__WHAT NEEDS TO BE DONE__. Copy out each line below containing "interpreter".

Start of RECORDS FOR THIS EXERCISE

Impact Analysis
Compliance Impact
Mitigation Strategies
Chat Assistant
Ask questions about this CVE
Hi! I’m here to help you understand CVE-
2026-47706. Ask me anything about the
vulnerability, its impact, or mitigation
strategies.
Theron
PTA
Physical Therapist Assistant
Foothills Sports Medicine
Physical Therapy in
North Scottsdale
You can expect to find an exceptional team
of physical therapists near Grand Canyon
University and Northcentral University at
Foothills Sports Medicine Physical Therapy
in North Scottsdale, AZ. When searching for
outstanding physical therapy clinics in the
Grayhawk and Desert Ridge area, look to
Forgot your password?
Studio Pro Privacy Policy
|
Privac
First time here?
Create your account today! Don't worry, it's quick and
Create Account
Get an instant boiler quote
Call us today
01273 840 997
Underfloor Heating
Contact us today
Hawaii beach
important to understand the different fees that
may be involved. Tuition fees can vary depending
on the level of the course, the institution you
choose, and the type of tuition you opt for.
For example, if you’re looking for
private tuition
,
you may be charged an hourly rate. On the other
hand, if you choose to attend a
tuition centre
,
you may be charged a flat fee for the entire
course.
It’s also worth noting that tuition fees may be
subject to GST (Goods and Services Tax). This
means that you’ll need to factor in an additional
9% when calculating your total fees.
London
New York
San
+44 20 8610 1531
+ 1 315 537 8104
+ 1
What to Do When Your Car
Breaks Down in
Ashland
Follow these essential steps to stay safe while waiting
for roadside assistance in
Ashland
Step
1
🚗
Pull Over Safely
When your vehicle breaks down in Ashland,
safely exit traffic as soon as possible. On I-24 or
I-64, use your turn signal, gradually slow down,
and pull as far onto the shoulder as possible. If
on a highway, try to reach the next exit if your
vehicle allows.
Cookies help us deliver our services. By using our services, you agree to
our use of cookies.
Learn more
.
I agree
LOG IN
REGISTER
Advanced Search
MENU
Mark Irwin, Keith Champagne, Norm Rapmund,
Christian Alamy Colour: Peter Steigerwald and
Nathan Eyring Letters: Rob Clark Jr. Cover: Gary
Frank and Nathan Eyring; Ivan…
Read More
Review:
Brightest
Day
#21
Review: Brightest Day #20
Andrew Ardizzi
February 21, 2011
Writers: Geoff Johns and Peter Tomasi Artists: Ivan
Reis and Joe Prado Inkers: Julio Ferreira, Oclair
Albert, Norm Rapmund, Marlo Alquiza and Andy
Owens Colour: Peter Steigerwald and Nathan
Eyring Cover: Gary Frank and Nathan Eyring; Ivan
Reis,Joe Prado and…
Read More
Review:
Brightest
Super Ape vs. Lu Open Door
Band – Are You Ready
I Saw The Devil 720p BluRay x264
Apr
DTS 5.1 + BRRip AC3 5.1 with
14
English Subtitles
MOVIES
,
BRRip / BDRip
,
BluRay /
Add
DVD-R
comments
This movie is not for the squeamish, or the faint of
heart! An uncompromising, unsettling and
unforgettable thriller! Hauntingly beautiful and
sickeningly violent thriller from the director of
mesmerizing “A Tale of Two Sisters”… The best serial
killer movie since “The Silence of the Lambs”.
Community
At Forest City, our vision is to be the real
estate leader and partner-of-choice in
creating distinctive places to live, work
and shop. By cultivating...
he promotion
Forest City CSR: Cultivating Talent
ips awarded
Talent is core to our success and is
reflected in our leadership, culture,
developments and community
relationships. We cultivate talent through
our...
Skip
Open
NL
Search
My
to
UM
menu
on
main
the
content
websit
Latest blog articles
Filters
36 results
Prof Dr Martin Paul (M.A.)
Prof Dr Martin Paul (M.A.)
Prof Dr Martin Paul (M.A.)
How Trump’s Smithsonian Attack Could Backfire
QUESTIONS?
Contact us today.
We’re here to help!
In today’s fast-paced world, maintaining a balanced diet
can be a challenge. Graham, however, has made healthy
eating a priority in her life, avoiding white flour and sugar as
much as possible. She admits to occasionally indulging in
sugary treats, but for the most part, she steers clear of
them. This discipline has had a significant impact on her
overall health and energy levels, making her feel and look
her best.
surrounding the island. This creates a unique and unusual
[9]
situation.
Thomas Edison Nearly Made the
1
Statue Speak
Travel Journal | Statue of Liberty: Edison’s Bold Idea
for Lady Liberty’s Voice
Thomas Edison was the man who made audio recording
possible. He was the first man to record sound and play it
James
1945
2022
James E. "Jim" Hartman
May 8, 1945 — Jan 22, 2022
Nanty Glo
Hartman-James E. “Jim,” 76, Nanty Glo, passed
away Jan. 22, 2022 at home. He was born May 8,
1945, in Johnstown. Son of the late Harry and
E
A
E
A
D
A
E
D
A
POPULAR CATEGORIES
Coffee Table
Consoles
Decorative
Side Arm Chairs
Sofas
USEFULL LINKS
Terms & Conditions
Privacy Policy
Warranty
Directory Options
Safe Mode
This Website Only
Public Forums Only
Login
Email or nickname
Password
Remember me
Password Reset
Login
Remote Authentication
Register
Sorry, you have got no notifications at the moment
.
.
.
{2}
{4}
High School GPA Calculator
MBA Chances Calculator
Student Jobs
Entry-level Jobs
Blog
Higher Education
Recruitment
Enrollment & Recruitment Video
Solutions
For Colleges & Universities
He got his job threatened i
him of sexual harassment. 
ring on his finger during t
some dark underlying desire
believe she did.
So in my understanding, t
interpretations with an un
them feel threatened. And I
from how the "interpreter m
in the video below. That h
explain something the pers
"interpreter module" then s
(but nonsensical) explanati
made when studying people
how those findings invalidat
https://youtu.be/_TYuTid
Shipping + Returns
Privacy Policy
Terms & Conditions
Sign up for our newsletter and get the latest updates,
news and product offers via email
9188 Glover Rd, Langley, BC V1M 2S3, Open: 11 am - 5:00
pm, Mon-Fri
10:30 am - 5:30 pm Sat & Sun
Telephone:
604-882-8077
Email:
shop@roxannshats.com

End of RECORDS FOR THIS EXERCISE

__SOLUTION TO THIS EXERCISE__.
from how the "interpreter m
"interpreter module" then s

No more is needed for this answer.